Service by the Cleveland Interurban Railroad began on Moreland (now Van Aken) Boulevard on April 11, 1920, from Lynnfield Road to Shaker Square and then to East 34th Street and via surface streets to downtown.

Ownership of the line passed to the City of Shaker Heights in 1944. In 1946, the city wanted to build a turnaround loop in the middle of Shaker Square, and would need to submit the proposal to Cleveland City Council. The Shaker Square merchants resisted, and eventually a compromise was worked out permitting the construction of the loop. In return, the City agreed to construct a new station at Drexmore Road serving the eastern end of the Shaker Square development (the Shaker Square station was on the western side of the Square). The new station opened in January 1948.
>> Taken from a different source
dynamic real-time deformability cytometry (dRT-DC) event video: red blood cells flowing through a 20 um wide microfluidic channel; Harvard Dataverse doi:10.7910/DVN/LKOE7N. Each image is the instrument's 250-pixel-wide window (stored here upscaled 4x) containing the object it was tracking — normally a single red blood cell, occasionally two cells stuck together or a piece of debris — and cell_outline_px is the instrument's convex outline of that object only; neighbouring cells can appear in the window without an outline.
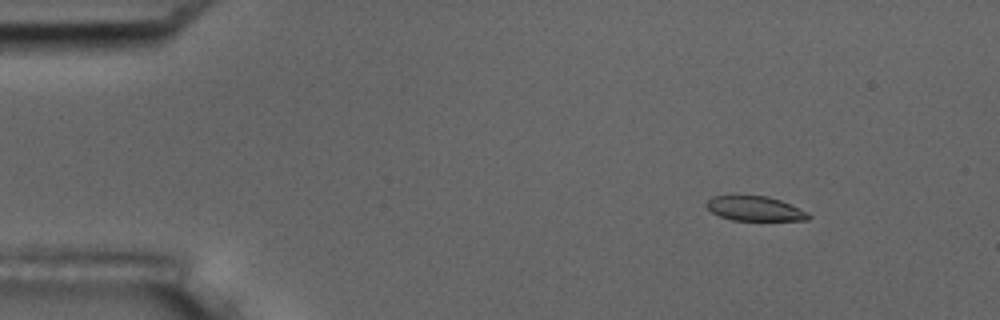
{"species": "common noctule bat (a hibernating species)", "species_latin": "Nyctalus noctula", "temperature_condition": "room temperature", "stored_images_in_passage": 5, "camera_frame_rate_fps": 3000, "um_per_image_px": 0.085, "animal": {"sex": "male", "body_mass_g": 17.5, "forearm_length_mm": 52.3}, "frame": {"image": 1, "passage_image": 3, "time_ms": 2.333, "image_size_px": [1000, 320], "cell_outline_px": [[812, 216], [808, 220], [732, 220], [720, 216], [712, 212], [704, 204], [712, 196], [768, 196], [780, 200], [808, 212]], "centroid_in_image_um": [64.17, 17.73], "position_along_channel_um": 20.8, "area_um2": 14.51}}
In 1980 and 1981, the Green and Blue Lines were completely renovated with new track, ballast, poles and wiring, and new stations were built along the line. The renovated line along Van Aken Boulevard opened on October 30, 1981.

== Station layout ==
The station has two narrow side platforms in the center median of Van Aken Boulevard, split across the intersection with Drexmore Road. The westbound platform is southeast of the intersection, and the eastbound platform is north of the intersection. Each platform has a small shelter, and diagonal parking is available on both sides of Van Aken Boulevard adjacent to the westbound platform. The station does not have ramps to allow passengers with disabilities to access trains.